TASK DETAILS: In the records below, retype the lines from the one containing "Pilotos del Valle Apoyan con" through the one containing "hakkında uskudar34.com", leaving the picture out of your answer.

Stored records:
>>>

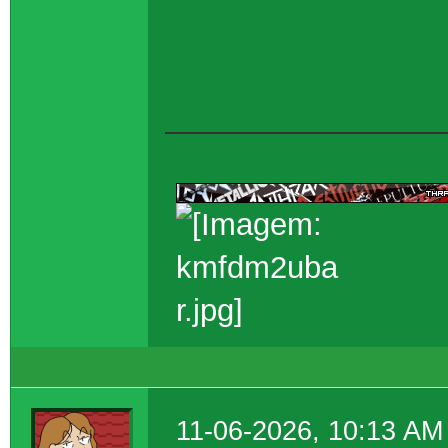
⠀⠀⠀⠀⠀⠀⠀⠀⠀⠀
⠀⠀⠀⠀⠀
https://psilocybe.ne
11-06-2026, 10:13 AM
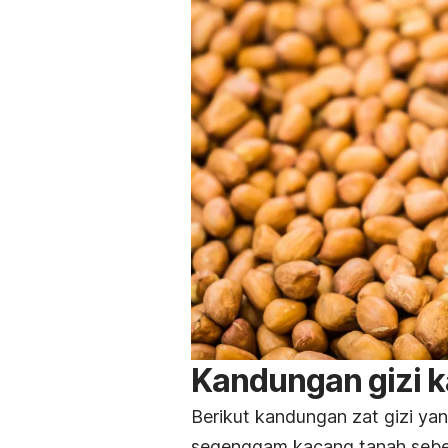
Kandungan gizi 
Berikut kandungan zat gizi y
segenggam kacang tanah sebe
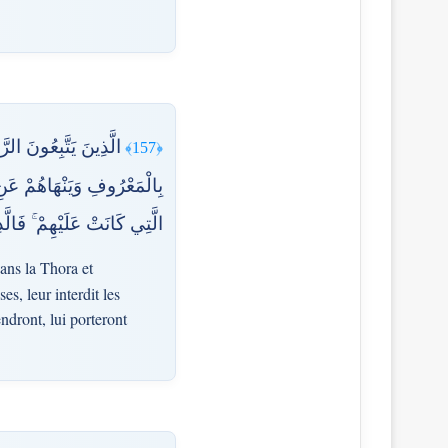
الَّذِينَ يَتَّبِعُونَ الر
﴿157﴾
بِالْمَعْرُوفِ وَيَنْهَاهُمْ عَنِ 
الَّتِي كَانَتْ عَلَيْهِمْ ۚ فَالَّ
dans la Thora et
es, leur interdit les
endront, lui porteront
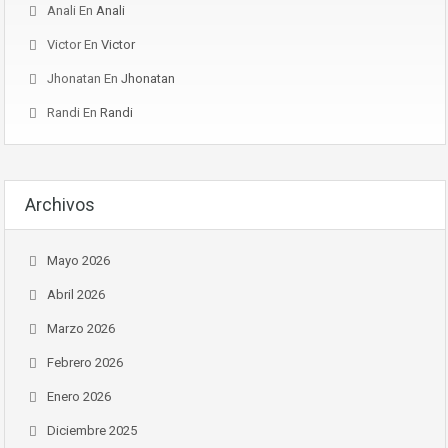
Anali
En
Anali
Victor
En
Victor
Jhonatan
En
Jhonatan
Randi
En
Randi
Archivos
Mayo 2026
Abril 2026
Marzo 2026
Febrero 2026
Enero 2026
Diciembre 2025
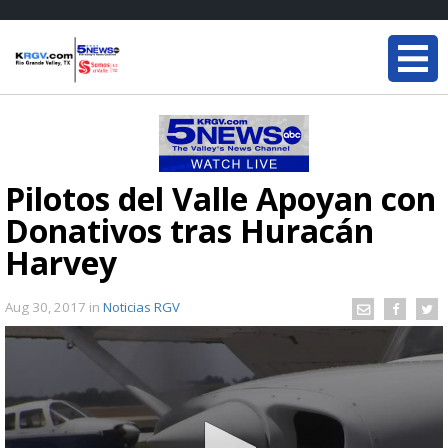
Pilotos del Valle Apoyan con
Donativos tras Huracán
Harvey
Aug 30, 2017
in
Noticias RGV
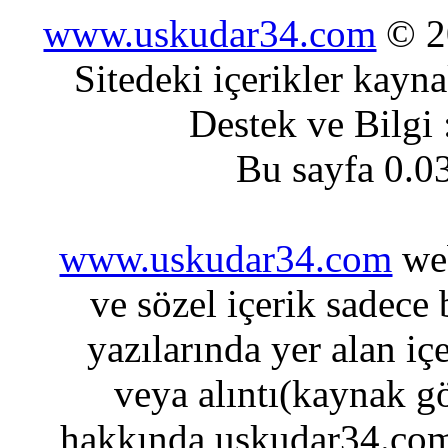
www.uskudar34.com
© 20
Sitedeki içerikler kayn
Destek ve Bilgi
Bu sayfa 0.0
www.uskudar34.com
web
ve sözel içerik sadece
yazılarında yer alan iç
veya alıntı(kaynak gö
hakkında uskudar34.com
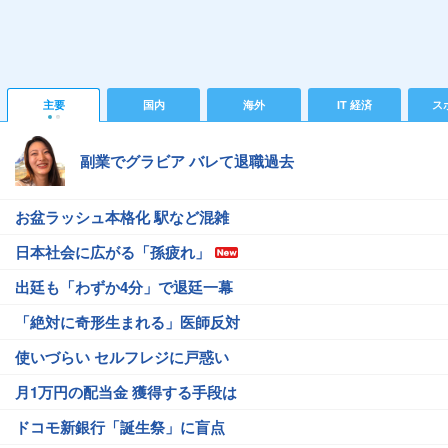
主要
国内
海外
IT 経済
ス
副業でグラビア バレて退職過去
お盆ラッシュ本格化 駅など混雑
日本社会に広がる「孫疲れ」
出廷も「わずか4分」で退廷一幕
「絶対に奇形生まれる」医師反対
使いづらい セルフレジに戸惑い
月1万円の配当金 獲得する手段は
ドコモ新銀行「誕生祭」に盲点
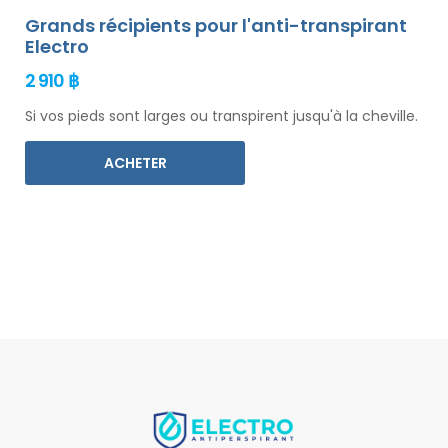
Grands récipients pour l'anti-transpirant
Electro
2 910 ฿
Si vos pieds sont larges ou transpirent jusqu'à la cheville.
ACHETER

<<<

ANSWER TO THIS PROBLEM:
Pilotos del Valle Apoyan con
Donativos tras Huracán
Harvey
Aug 30, 2017
in
Noticias RGV
www.uskudar34.com
© 20
Sitedeki içerikler kayn
Destek ve Bilgi
Bu sayfa 0.0
www.uskudar34.com
web
ve sözel içerik sadece
yazılarında yer alan iç
veya alıntı(kaynak gö
hakkında uskudar34.com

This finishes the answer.